Diyabetik retinopatinin tedavisi nasıl yapılır?

Diyabetik retinopatide ortaya çıkmış damar bozukluklarını iyileştirmeye yönelik ilaç tedavisi henüz mümkün değildir. Ancak göz dibinde ağ tabakasının keskin görmemizi sağlayan maküla-sarı nokta bölgesinde görmeyi tehdit edecek derecede sıvı birikiminde damarlardan sızıntıyı ve buradaki sıvıyı azaltmak veya ağ tabakada anormal damarlar geliştiğinde bu damarların gerilemesini sağlamak amacıyla lazer tedavisi yapılmaktadır.

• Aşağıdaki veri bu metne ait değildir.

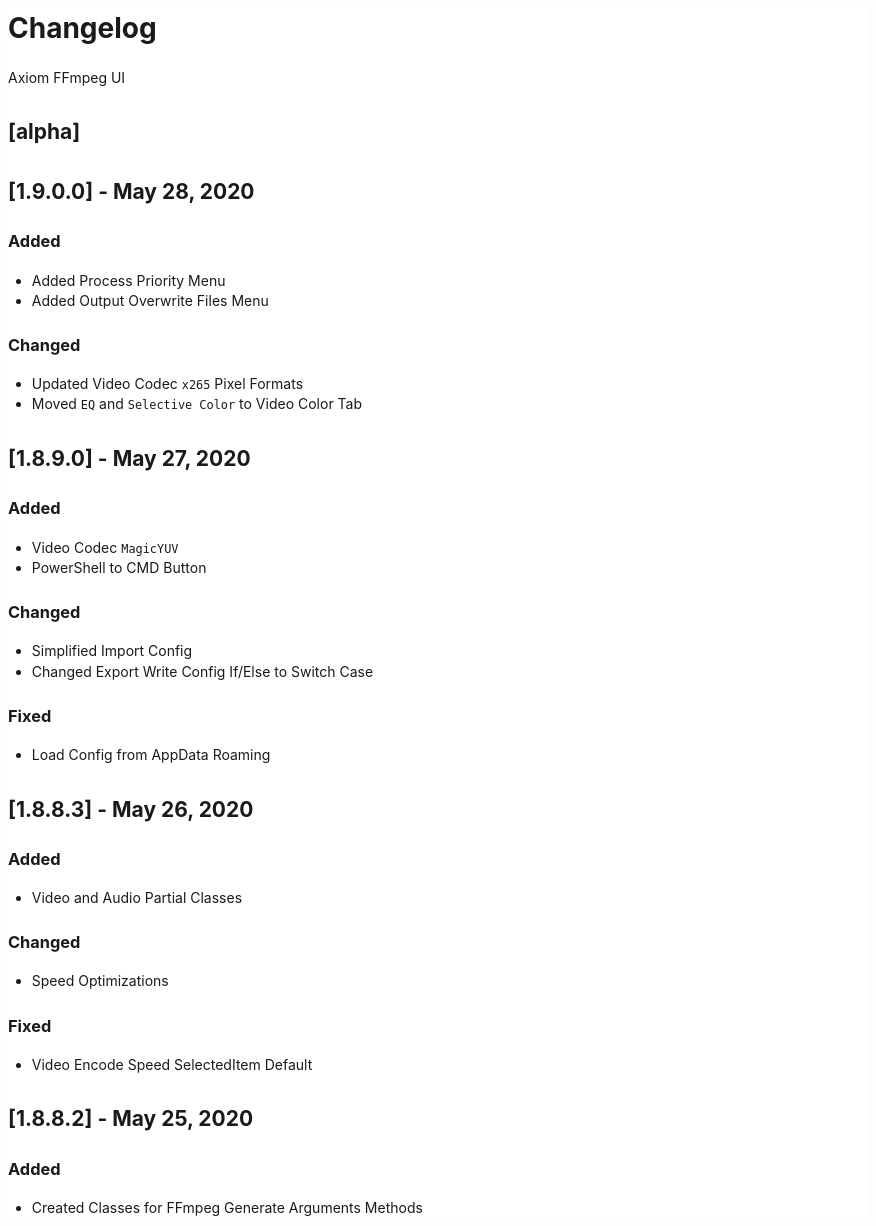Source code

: # Changelog

Axiom FFmpeg UI

## [alpha]

## [1.9.0.0] - May 28, 2020
### Added
- Added Process Priority Menu
- Added Output Overwrite Files Menu

### Changed
- Updated Video Codec `x265` Pixel Formats
- Moved `EQ` and `Selective Color` to Video Color Tab


## [1.8.9.0] - May 27, 2020
### Added
- Video Codec `MagicYUV`
- PowerShell to CMD Button

### Changed
- Simplified Import Config
- Changed Export Write Config If/Else to Switch Case

### Fixed
- Load Config from AppData Roaming


## [1.8.8.3] - May 26, 2020
### Added
- Video and Audio Partial Classes

### Changed
- Speed Optimizations

### Fixed
- Video Encode Speed SelectedItem Default


## [1.8.8.2] - May 25, 2020
### Added
- Created Classes for FFmpeg Generate Arguments Methods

Proliferatif diyabetik retinopatinin daha geç evrelerinde göz boşluğuna kanama olupta geri çekilmediğinde veya bağ dokusu gelişip ağ tabaka üzerinde çekintiler yapması gibi durumlarda ise bunları temizlemek için vitrektomi ameliyatı uygulanmaktadır. Ayrıca son yıllarda göz içine enjekte edilebilen anormal damarların gelişimini ve sızıntıları baskılayıcı ilaçlarla ile ilgili çalışmalar sürdürülmektedir.